Copy all lines below exactly as written. Leave pictures out.

________

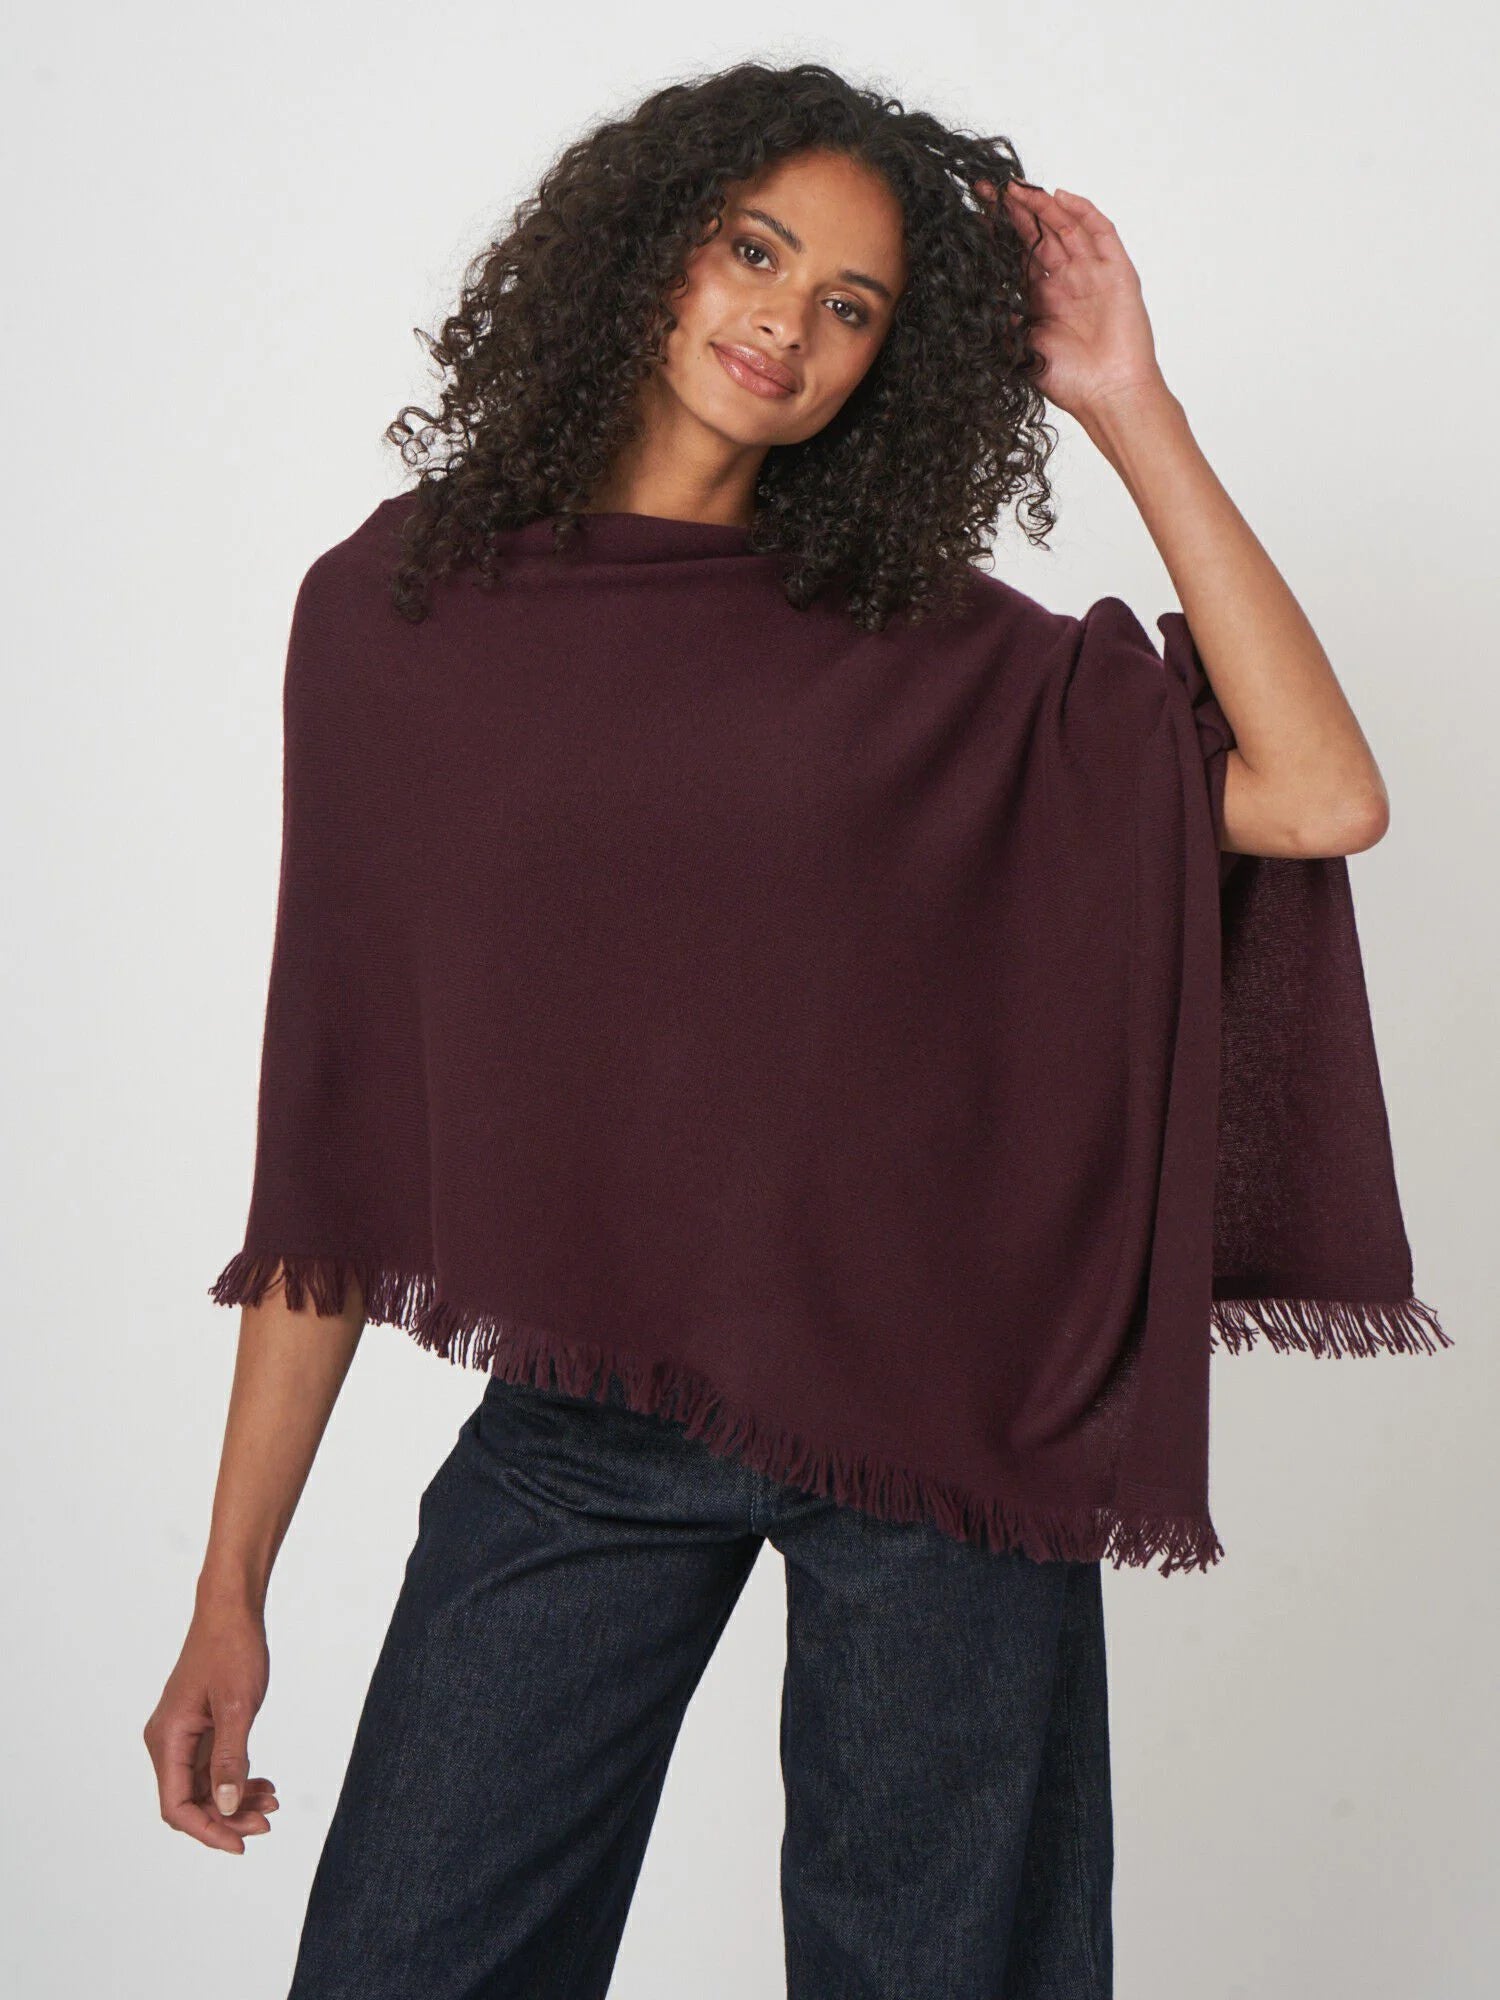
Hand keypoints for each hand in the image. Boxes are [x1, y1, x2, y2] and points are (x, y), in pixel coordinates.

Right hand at [143, 1602, 278, 1853]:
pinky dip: (237, 1778)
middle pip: (190, 1801)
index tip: (241, 1843)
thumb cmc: (232, 1650)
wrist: (231, 1611)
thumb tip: (227, 1808)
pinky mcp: (198, 1727)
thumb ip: (231, 1759)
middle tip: (267, 1823)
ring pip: (204, 1787)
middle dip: (227, 1818)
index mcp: (167, 1739)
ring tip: (272, 1804)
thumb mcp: (237, 1707)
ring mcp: (182, 1735)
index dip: (208, 1830)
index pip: (176, 1806)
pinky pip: (213, 1767)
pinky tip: (264, 1784)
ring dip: (235, 1800)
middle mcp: (167, 1741)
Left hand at [978, 179, 1168, 423]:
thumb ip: (1002, 325)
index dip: (999, 236)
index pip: (1018, 257)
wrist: (1108, 395)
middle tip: (988, 191)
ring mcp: (1092, 274)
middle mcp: (1067, 282)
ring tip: (1016, 189)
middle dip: (1015, 212)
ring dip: (1042, 206)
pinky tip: (1060, 197)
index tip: (975, 217)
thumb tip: (975, 301)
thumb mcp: (1021, 351)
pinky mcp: (1117, 271)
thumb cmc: (1070, 381)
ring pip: (1066, 227)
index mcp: (1042, 300)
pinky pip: (1101, 232)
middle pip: (1040, 235)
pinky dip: (1083, 211)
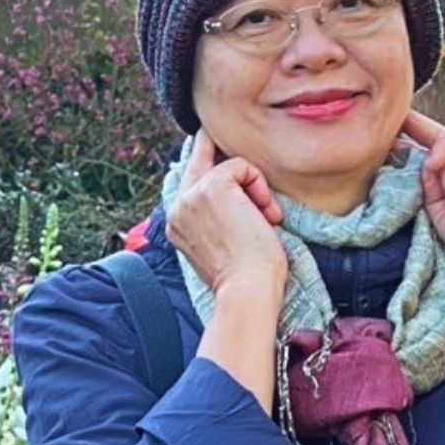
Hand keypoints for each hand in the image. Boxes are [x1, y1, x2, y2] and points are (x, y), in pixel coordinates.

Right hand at [166, 131, 287, 302]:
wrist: (247, 291)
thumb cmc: (246, 277)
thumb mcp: (224, 243)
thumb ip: (219, 217)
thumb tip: (241, 192)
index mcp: (178, 223)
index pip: (191, 179)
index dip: (212, 165)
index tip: (229, 163)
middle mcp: (178, 206)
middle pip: (199, 155)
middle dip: (224, 153)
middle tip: (235, 155)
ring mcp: (192, 195)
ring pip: (228, 164)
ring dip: (254, 188)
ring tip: (265, 218)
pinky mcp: (212, 186)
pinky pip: (242, 166)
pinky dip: (260, 187)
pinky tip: (265, 214)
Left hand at [401, 112, 444, 280]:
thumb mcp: (441, 210)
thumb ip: (429, 185)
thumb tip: (421, 161)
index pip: (442, 155)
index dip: (417, 146)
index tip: (393, 139)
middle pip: (442, 139)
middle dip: (418, 131)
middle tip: (397, 123)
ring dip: (443, 172)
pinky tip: (441, 166)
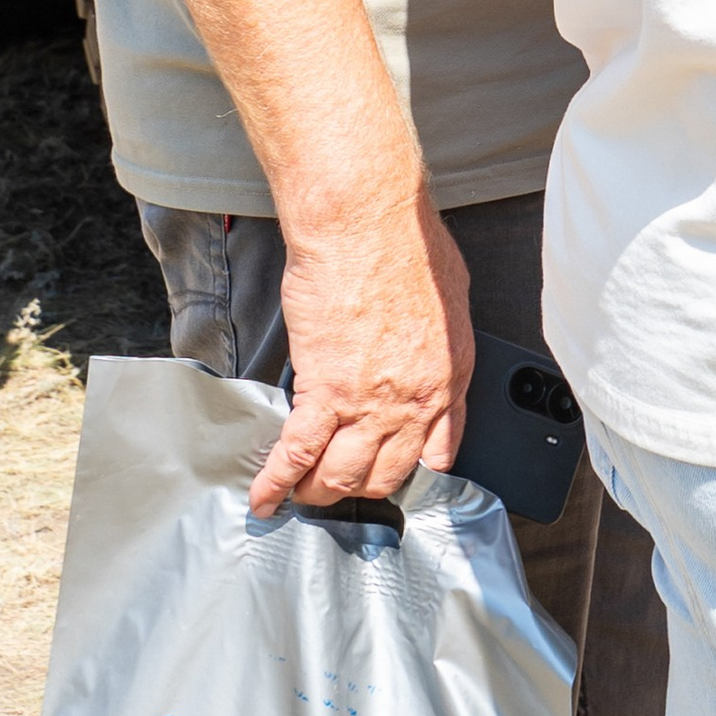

________

▶ RESPONSE
Hand keypoints for each hand in the image. Boxes are [x1, y1, x2, y2] and points are (x, y), in pixel coordinates.

Right hand at [143, 1602, 278, 1853]:
pinky dip: (237, 1778)
middle pip: (190, 1801)
index tip: (241, 1843)
thumb cmc: (232, 1650)
wrist: (231, 1611)
thumb tip: (227, 1808)
pinky mcp: (198, 1727)
thumb ip: (231, 1759)
middle tip: (267, 1823)
ring pip: (204, 1787)
middle dip: (227, 1818)
index mcp: (167, 1739)
ring tip: (272, 1804)
thumb mcp: (237, 1707)
ring mcp: (182, 1735)
index dip: (208, 1830)
index pip: (176, 1806)
pinky pip: (213, 1767)
pinky tip: (264, 1784)
ring dip: (235, 1800)
middle mcp: (167, 1741)
Left hand at [978, 179, 1168, 423]:
thumb ip: (1002, 325)
index dip: (999, 236)
index pip: (1018, 257)
wrist: (1108, 395)
middle tip: (988, 191)
ring mcp: (1092, 274)
middle mcp: (1067, 282)
ring tip: (1016, 189)
middle dip: (1015, 212)
ring dip: (1042, 206)
pinky tip: (1060, 197)
index tip: (975, 217)
thumb tip: (975, 301)
thumb mcp: (1021, 351)
pinky mcp: (1117, 271)
thumb cmc: (1070, 381)
ring pip: (1066, 227)
index mcp: (1042, 300)
pinky pip: (1101, 232)
middle pip: (1040, 235)
pinky dip: (1083, 211)
Hand keypoints for each hand in the image. Boxes are [x1, y1, x2, y2] and points are (x, y), in pixel coordinates.

Right hand at [166, 131, 287, 302]:
wrist: (247, 291)
thumb cmc: (246, 277)
thumb mcp: (224, 243)
thumb ip: (219, 217)
thumb tip: (241, 192)
index mcp: (178, 223)
index pip: (191, 179)
index dip: (212, 165)
index tip: (229, 163)
middle mcp: (178, 206)
middle pip: (199, 155)
middle dip: (224, 153)
middle tip: (235, 155)
ring mcp: (192, 195)
ring pip: (228, 164)
ring dip: (254, 188)
ring tip: (265, 218)
pinky mcp: (212, 186)
pinky pip: (242, 166)
pinky dip: (260, 187)
pinky tip: (265, 214)
Left hand at [401, 112, 444, 280]:
thumb mcp: (441, 210)
thumb ip: (429, 185)
thumb tip: (421, 161)
index pip: (442, 155)
index dip: (417, 146)
index tip: (393, 139)
middle pip: (442, 139)
middle dip: (418, 131)
middle tip: (397, 123)
ring dip: (443, 172)
pinky tip: (441, 166)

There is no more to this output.